As an older horse, Shaman Ghost won the Grade 1 Santa Anita Handicap and Woodward Stakes, the Grade 2 Brooklyn Invitational Stakes, and the Grade 3 Pimlico Special Handicap. He also finished second in the inaugural Pegasus World Cup Invitational.
Shaman Ghost is a third-generation homebred member of the Adena Springs program through his sireline. His sire is 2004 Horse of the Year Ghostzapper, who is by 1998 Breeders’ Cup Classic winner Awesome Again. Both stallions still stand at Adena Springs’s Kentucky base, which freed Stronach up to send Shaman Ghost elsewhere.
Stronach said he would support Shaman Ghost with five to 10 mares during the upcoming breeding season.
“I think he’s a very nice horse,” Stronach said. “Naturally, he has to prove it, that he’s going to be a good stallion, but anytime you have a Grade 1 winner starting out, you have hope. Then the question is, Is he a good sire? His bloodlines are good, so we hope he’s a good sire.
“I think he’s reasonably priced at $10,000. We hope that a lot of breeders will send their mares for him.”
The deal to stand North Light and City Wolf at EF1 Farms was largely driven by Stronach’s son Andy. The younger Stronach developed a strong business relationship with Eric Yohan, a scientist and executive who recently purchased the roughly 95-acre Brazeau Thoroughbred Farms in Southern California and renamed it after one of his products, Microsol Spray’s Equine Formula (EF) 1, a topical spray for equine fungus.
Yohan’s philosophy blends well with The Stronach Group’s mission in California.
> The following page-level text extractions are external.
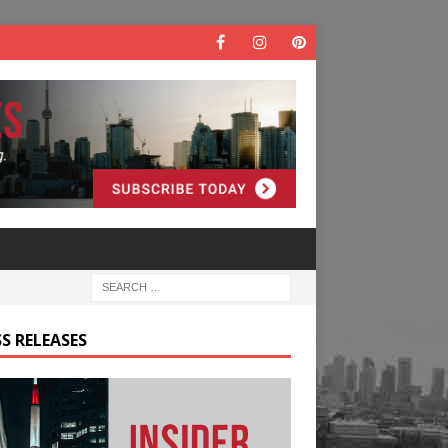
S RELEASES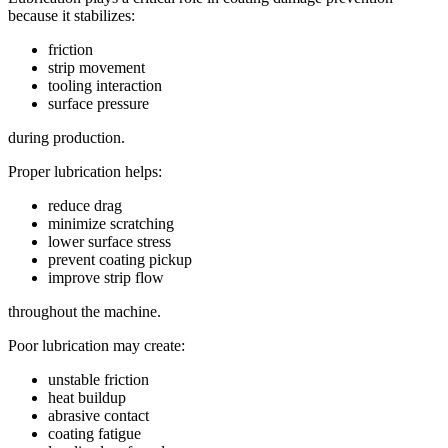
because it stabilizes:
friction
strip movement
tooling interaction
surface pressure
during production.
Proper lubrication helps:
reduce drag
minimize scratching
lower surface stress
prevent coating pickup
improve strip flow
throughout the machine.
Poor lubrication may create:
unstable friction
heat buildup
abrasive contact
coating fatigue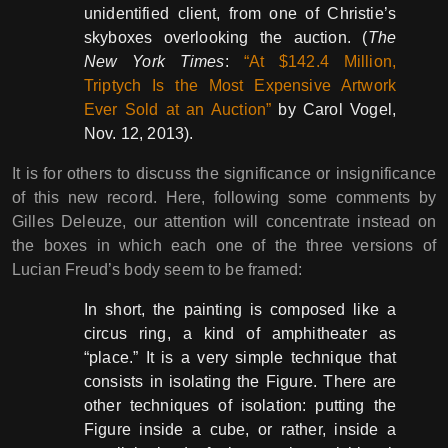
unidentified client, from one of Christie’s
skyboxes overlooking the auction. (
The
New York Times
:
“At $142.4 Million,
Triptych Is the Most Expensive Artwork
Ever Sold at an Auction”
by Carol Vogel,
Nov. 12, 2013).
It is for others to discuss the significance or insignificance
of this new record. Here, following some comments by
Gilles Deleuze, our attention will concentrate instead on
the boxes in which each one of the three versions of
Lucian Freud’s body seem to be framed:
In short, the painting is composed like a
circus ring, a kind of amphitheater as
“place.” It is a very simple technique that
consists in isolating the Figure. There are
other techniques of isolation: putting the
Figure inside a cube, or rather, inside a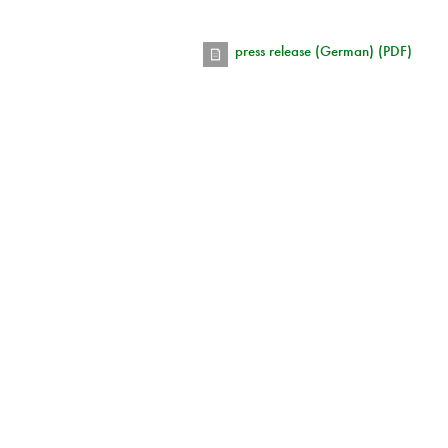
press release (German) (PDF)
He already has about 90 broodmares in his band with plans to buy more property and expand to 300 mares by the end of the 2018 breeding season, fueling a primarily commercial operation. His projected investment in the industry is large, but Yohan said his expected return goes beyond dollar signs, hopefully boosting awareness of the California program to the point of re-establishing some of its old Hollywood glitz.
“I’m very sentimental,” Yohan said. “When I go back on the old days, when the Rat Pack were down at Del Mar and when racing was big in California, I want to bring racing back because it’s very sexy for California. My mother’s Austrian and Frank’s Austrian. We’re at heart very romantic guys, but we want to bring that big feel back to California.”
The two stallions moved from Adena Springs to EF1 Farms share a leaning toward turf, through North Light’s English classic victory and City Wolf’s success on all-weather surfaces.
Daniel Alameda, Thoroughbred consultant to Yohan, said the stallions were chosen specifically to target what they perceived to be a soft spot in the state’s entry boxes.
“Year-round turf racing, there’s nobody here,” he said. “My dad was an old baseball player and used to say to me, ‘Son, hit ’em where they ain’t.’ ”
North Light, a 16-year-old son of Danehill, will stand for $5,000. The 2004 Epsom Derby winner, he has sired nine crops of racing age, highlighted by English Group 1 winner Arctic Cosmos. His most successful domestic runners have earned their biggest victories in the Golden State, including Grade 2 winner Celtic New Year and Grade 3 winners Chips All In and Go Forth North.
“The horse is classic,” Alameda said. “He’s a mile and an eighth, mile and a quarter, mile and a half on turf. There’s nobody here with that sireline like these stallions with their résumés. They’re a cut above, and they fit a program of classic racing, which Santa Anita needs to get back to.”
City Wolf, a 10-year-old Giant’s Causeway horse, had his first juveniles hit the track in 2017. City Wolf is a Grade 3 winner and a half-brother to Ghostzapper and Grade 1 winner City Zip out of 2005 Broodmare of the Year Baby Zip. He stands for $2,500.
“If you look at City Wolf, you’re talking about a horse that has turf influence. He has dirt influence, but mainly turf,” Alameda said. “He’s a middle-distance horse. We run down the hill [at Santa Anita], we run sprints at five-eighths at Del Mar, so he fits the program here big, and he’s got a class jump through his dam, Baby Zip.”